Disinterested or uninterested? How long we should cling to a word’s original meaning. – By Ben Yagoda – Slate Magazine.

OK I know I wrote somewhat abortively about this a while ago, but the above article has stirred my wrath (see here for explanation of what stirs my wrath). My wrath is probably needless because it’s written from an American perspective and even gives anglophilia as a reason for people using what it calls archaisms, but, whatever. Since I live here now, it’s good to know that:

Some people—often children of English teachers or Anglophiles—proudly wear their knowledge on their sleeve, and adopt hypercorrect linguistic behavior. Take Ray Magliozzi, the less laughter-prone of NPR’s Car Talk guys, who turns his sentences into pretzels so as to avoid ending them with prepositions: a “rule” that has been out of favor for roughly half a century. (Ray consequently favors the phrase “with which.”) I actually heard him use the word “shall” on last week’s show. A subclass of this group favors ur-renditions of common expressions. Adopting the diction of George Gissing or Walter Pater, they will choose stamping(instead of stomping) grounds, champing (instead of chomping) at the bit, pompons (instead of pompoms), or titbits (instead of tidbits).* Such archaism seems designed to attract attention, and nothing more.

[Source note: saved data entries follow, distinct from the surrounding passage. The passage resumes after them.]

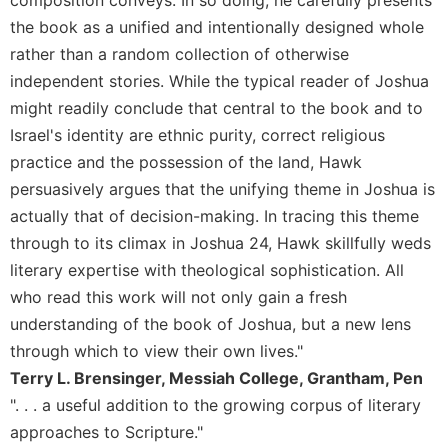
of
the
the book as a unified and intentionally designed whole
Hours
rather than a random collection of otherwise
Spirituality
independent stories. While the typical reader of Joshua
Biography/Hagiography
might readily conclude that central to the book and to
Israel's identity are ethnic purity, correct religious
Daily
Reflections
practice and the possession of the land, Hawk
persuasively argues that the unifying theme in Joshua is
Spiritual
Direction/Counseling
actually that of decision-making. In tracing this theme
Give
through to its climax in Joshua 24, Hawk skillfully weds
Us
literary expertise with theological sophistication. All
This
who read this work will not only gain a fresh
Day
understanding of the book of Joshua, but a new lens
Monasticism
through which to view their own lives."
Benedictine
Terry L. Brensinger, Messiah College, Grantham, Pen
Spirituality
". . . a useful addition to the growing corpus of literary
Cistercian
approaches to Scripture."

So use of “stamping” marks you out as hypercorrect in your language use? OK. Far as I know it’s just a regular word. Also, there are plenty of circumstances in which use of “with which” is perfectly fine, or aren’t there? And what about “shall?”

The writer has concocted a clever (if hyper-subjective) method for distinguishing between useful archaisms and those that should be ditched, and made a table of them at the bottom of the article. I wasn’t even aware of some of the “new” definitions that he mentions: apparently in America, “hoi polloi” is often used to refer to fancy, as opposed to common, people, and “nonplussed” can mean unfazed or nonchalant instead of perplexed.

In some cases I think it’s quite handy to have coexisting definitions: I like the fit of “momentarily” with both “for a moment” and “in a moment.” But I still find the use of “disinterested” to mean “uninterested” horribly grating.